- **SUPPLIED DATA**:
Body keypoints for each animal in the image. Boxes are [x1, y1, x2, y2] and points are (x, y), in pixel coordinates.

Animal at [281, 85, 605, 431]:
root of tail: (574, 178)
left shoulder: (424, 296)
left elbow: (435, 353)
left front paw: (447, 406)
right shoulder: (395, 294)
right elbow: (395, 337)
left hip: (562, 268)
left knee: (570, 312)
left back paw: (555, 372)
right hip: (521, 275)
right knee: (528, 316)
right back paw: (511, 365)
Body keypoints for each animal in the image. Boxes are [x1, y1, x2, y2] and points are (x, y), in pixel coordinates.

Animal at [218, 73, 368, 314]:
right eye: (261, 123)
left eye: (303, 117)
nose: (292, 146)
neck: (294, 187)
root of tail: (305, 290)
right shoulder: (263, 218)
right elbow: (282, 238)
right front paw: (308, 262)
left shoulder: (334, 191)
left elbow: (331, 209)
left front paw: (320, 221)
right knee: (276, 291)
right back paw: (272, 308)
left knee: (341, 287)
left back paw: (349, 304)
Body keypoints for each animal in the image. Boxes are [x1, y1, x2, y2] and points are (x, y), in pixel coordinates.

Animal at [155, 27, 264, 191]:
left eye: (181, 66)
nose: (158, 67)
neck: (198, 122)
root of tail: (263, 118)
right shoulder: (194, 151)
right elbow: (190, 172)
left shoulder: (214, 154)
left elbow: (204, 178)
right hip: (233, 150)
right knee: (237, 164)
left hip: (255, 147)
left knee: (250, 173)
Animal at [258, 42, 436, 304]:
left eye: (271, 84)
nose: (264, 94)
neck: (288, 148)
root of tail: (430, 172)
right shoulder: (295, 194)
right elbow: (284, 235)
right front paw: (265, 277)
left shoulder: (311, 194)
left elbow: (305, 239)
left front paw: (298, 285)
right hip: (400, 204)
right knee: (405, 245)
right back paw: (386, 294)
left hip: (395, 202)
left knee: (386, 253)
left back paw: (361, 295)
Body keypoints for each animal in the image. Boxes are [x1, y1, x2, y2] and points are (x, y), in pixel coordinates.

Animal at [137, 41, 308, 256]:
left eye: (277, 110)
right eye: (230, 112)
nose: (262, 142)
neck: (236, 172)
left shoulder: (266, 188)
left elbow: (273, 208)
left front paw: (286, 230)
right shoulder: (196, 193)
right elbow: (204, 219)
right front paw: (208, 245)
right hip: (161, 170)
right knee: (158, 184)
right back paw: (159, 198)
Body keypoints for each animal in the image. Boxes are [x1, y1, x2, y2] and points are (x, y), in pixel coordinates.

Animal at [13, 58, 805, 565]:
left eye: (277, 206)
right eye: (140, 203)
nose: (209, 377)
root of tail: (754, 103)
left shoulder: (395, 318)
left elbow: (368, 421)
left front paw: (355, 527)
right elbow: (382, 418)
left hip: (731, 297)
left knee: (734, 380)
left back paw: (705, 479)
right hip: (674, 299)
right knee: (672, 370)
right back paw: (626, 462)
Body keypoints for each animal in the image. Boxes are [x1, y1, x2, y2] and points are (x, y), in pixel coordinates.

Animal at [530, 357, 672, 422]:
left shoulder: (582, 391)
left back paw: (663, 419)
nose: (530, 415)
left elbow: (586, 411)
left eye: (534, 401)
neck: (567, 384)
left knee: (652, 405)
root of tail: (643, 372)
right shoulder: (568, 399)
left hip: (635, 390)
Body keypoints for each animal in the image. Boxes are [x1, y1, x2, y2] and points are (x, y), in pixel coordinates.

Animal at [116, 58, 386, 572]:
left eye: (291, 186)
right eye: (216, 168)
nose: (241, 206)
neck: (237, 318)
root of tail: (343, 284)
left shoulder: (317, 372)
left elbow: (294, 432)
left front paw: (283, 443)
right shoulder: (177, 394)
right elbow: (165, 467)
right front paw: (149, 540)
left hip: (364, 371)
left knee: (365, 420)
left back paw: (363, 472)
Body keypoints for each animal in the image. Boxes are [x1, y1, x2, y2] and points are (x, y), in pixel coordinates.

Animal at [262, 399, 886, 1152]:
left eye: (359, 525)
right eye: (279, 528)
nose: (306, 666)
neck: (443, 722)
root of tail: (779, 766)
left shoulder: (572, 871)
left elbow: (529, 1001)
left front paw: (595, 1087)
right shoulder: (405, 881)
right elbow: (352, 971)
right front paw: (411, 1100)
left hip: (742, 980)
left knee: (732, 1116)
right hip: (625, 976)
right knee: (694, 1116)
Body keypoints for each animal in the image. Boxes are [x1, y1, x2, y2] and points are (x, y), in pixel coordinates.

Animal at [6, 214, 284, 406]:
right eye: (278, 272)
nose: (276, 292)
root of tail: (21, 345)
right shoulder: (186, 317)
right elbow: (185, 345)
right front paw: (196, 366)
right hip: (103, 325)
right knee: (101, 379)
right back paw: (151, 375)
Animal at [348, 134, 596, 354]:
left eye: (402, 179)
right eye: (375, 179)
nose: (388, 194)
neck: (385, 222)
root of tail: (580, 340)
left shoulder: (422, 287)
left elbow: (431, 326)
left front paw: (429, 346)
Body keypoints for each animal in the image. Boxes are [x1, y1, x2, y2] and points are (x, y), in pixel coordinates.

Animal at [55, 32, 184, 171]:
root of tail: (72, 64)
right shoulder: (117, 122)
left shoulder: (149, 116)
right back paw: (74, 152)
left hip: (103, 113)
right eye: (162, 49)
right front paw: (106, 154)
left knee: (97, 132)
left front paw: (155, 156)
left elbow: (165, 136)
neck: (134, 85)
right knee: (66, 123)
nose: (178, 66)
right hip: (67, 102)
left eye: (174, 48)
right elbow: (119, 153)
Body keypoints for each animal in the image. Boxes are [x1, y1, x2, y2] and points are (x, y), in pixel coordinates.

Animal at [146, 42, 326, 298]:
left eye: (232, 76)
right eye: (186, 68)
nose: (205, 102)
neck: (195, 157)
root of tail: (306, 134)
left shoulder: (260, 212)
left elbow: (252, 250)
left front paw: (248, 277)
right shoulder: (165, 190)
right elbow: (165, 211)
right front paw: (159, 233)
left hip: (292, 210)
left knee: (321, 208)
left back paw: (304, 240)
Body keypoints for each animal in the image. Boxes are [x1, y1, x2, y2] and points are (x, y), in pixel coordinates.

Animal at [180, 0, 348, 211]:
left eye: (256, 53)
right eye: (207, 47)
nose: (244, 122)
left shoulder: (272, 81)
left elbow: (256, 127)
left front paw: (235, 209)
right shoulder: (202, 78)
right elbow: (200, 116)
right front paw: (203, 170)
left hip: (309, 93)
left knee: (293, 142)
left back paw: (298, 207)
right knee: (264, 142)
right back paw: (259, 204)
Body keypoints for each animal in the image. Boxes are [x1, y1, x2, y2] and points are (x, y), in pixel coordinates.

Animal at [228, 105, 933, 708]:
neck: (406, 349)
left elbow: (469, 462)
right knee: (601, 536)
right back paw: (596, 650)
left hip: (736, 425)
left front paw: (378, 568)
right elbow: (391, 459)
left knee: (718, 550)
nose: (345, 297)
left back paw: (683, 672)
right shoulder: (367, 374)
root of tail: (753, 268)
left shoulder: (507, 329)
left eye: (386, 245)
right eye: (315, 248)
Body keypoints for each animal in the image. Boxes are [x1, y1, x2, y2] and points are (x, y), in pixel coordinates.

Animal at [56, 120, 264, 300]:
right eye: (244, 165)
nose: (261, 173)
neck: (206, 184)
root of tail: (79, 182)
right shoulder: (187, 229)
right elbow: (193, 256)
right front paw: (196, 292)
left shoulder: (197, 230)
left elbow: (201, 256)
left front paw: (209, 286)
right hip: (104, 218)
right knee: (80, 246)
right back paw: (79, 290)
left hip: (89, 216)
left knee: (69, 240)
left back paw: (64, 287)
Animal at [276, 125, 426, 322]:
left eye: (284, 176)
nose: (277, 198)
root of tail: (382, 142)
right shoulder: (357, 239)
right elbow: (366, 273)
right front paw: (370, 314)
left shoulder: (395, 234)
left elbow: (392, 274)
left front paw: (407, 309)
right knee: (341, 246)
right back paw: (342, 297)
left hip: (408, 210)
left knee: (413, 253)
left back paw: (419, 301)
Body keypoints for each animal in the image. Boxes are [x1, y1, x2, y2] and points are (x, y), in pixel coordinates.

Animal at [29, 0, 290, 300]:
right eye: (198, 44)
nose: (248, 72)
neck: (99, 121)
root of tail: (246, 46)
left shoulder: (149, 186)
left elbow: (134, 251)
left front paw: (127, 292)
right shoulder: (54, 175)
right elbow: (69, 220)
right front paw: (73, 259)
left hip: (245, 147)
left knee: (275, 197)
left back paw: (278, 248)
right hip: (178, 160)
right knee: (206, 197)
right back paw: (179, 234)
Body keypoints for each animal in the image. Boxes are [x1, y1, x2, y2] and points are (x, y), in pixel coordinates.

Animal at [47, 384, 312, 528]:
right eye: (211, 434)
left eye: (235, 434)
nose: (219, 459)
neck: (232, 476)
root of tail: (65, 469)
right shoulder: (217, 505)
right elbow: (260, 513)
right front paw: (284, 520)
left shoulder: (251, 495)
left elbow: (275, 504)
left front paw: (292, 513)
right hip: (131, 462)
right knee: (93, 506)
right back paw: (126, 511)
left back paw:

- **EXERCISE**: Using the records above, write out exactly the lines between the one holding "left hip: (103, 113)" and the one holding "right eye: (207, 47)", inclusive; leave everything else out.

- **REPLY TO THE TASK**:
left hip: (103, 113)
right eye: (162, 49)
right front paw: (106, 154)
left knee: (97, 132)
left front paw: (155, 156)
left elbow: (165, 136)
neck: (134, 85)
right knee: (66, 123)
nose: (178, 66)
right hip: (67, 102)
left eye: (174, 48)
right elbow: (119, 153)
Body keypoints for each animal in the image. Boxes are [x1, y1, x2, y2] and points are (x, y), in pixel coordinates.

Animal at [146, 42, 326, 298]:
left eye: (232, 76)
right eye: (186, 68)
nose: (205, 102)
neck: (195, 157)
root of tail: (306, 134)
left shoulder: (260, 212)
left elbow: (252, 250)
left front paw: (248, 277)
right shoulder: (165, 190)
right elbow: (165, 211)
right front paw: (159, 233)
left hip: (292, 210)
left knee: (321, 208)
left back paw: (304, 240)
Body keypoints for each animal in the image. Boxes are [x1, y1, x2, y2] and points are (x, y), in pixel coordinates.

Animal at [180, 0, 348, 211]:
left eye: (256, 53)
right eye: (207, 47)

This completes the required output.